If this is the case, Marian is simply being used as a sexual tool to affirm Robin’s masculinity; indeed, the ballad seems to sexualize her. It begins by describing Marian’s physical attributes: “For favour and face, and beauty most rare/…For Marian then was praised of all men/ That did in the country dwell”(Knight and Ohlgren, 494). Marian’s beauty and her interactions with Robin are prominent: “With kisses sweet their red lips meet,/ For shee and the earl did agree;/ In every place, they kindly imbrace,/ With love and sweet unity” (Knight and Ohlgren, 494). Marian is also portrayed as weak: “And Marian, poor soul, was troubled in mind, For absence of mind,/ for the absence of her friend;/ With finger in eye, shee often did cry” (Knight and Ohlgren, 494-495).
The Marian of this ballad is not simply a sexual and weak presence, however: “We notice first that even when Marian is little more than a beautiful plot device she is usually not only brave and loyal but also attempts to claim agency to herself” (Hahn, 152). Marian may first appear as a weak, sexual prop, but she soon comes into her own: “She drest her self like a page/…With quiver and bow, sword buckler, and all/ Thus armed was Marian most bold”(Knight and Ohlgren, 495). Marian goes on to sword fight Robin Hood and even draws blood. She is strong. She excels in archery and fits in with the merry men of the forest quite well. It must be noted that Marian cannot only play sports with the boys, she can think with them too: “She also takes a leading role in the government of Robin Hood’s Commonwealth, debating issues and offering her opinion on an equal basis with the merry men” (Barczewski, 190).
Marian’s role is dichotomous: “It is striking that as a noble, beautiful, loved woman enters the outlaw tradition, the play realizes her opposite, a sexually aggressive, deceptive, dangerous harridan. The lovely woman it seems, calls up her other, the witch” (Knight, 61). No matter how much power this woman is given, it seems she is constantly contradicted by her negative counterpart: “This pattern of a witch-like ‘false Marian’ recurs with surprising--depressing--regularity, right into modern films, and indicates a strong undercurrent of male gender anxiety in the tradition” (Knight, 61).

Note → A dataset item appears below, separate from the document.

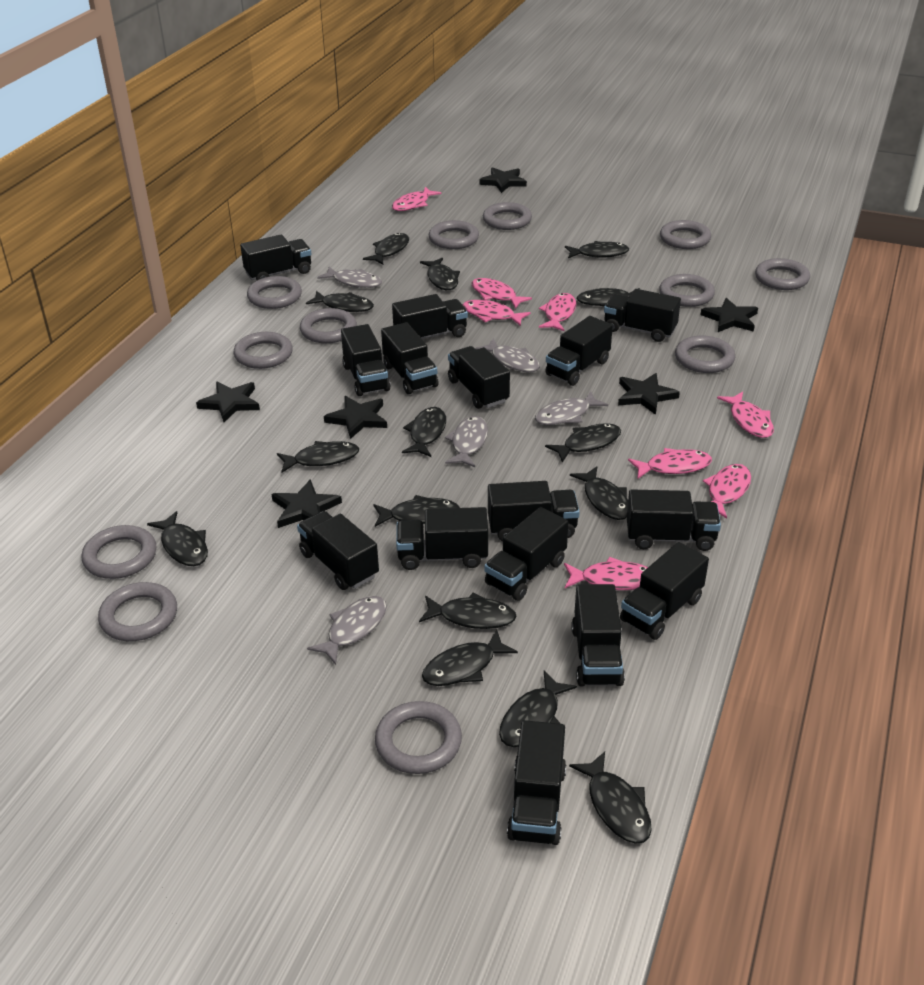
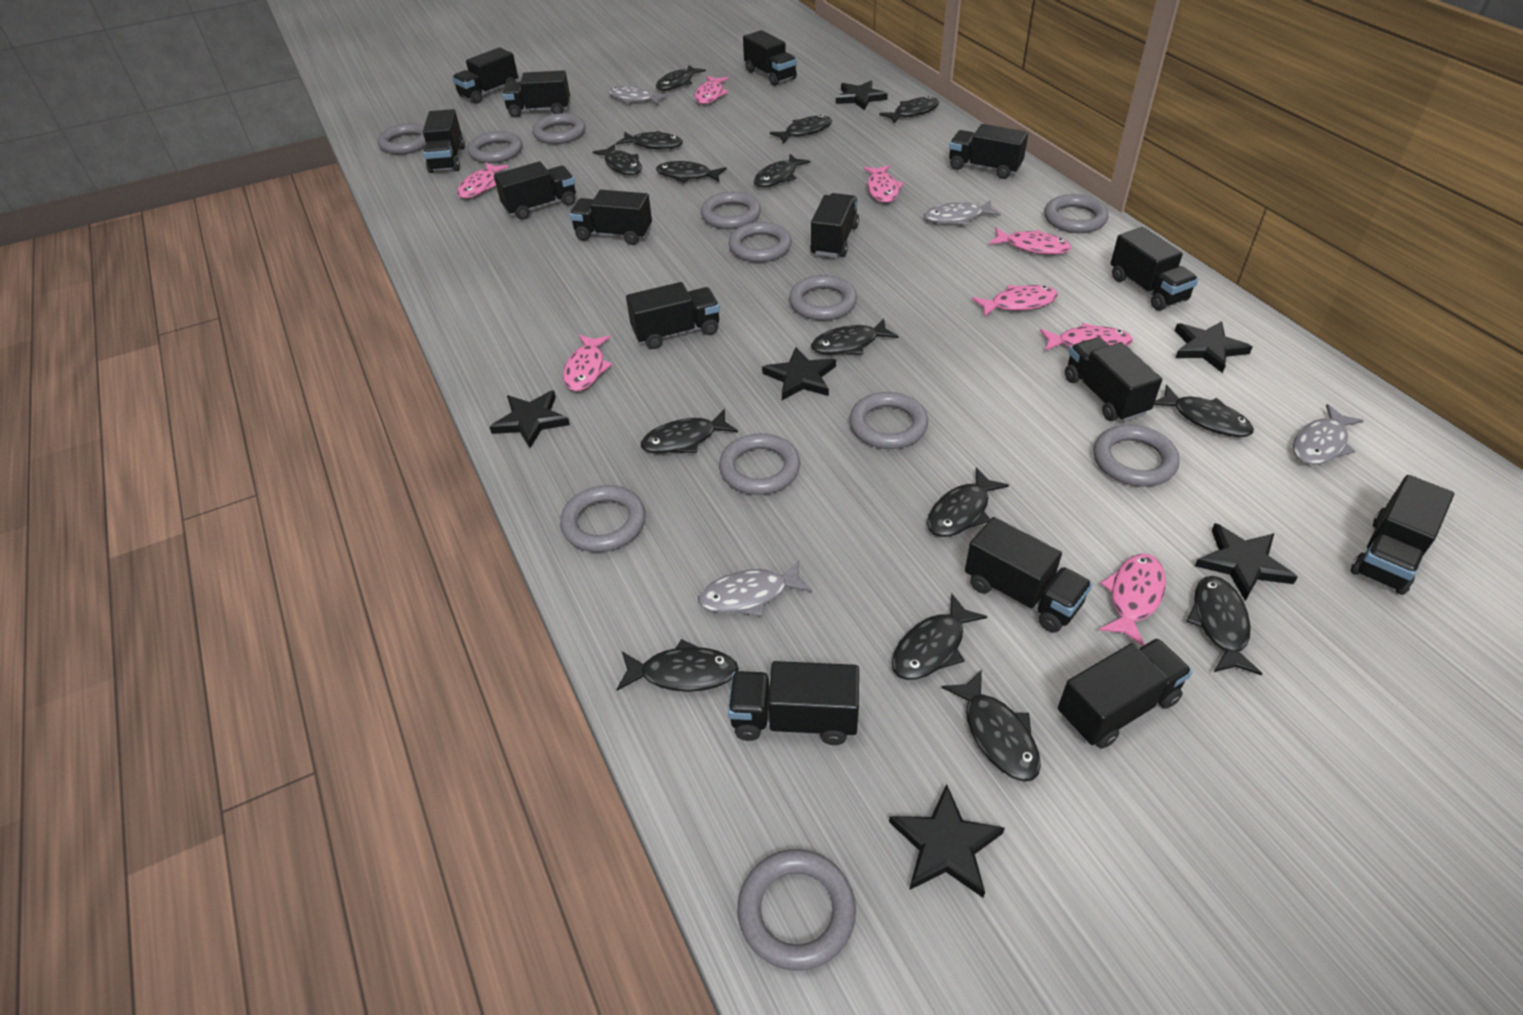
grey fish: [307,596,387,665] [317,266,382,288] [445,416,488,467] [475,338,540,372] [535,391,608,425] = 5 -> [608,85,669,105] [698,560,812,616] [924,200,1001,225] [1293,404,1364,465] = 4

When a false Marian is not physically present, she is created by the dichotomy within Marian’s own character. Marian herself becomes the good, pure woman and the evil, sexual woman all at the same time.
Maid Marian is essentially two women. She is the intelligent hero that can fight with the boys and she is the sexual object of desire for the boys to look at. She can use her sexual prowess as a means of power, but this is nonetheless a demonstrative process. She has evolved with Robin Hood through the gentrification process in which she was a major factor. Marian may not be as deep-rooted in the myth as Robin Hood, but she has become a vital character in the legend: “By the end of the nineteenth century…maid Marian’s status as a feminine (and possibly feminist) heroine was beginning to alter perceptions of her character” (Barczeweski, 197). Marian is a female who has “open[ed] the possibility for female readers to identify the hero within themselves, and enhance[ed] the potential for them to explore, and to liberate, that hero”(Lux, 196). In Peacock’s Maid Marian and the ballad Robin Hood and Maid Marian, we see both a powerless and powerful woman whose role in this legend is fascinating in its own right.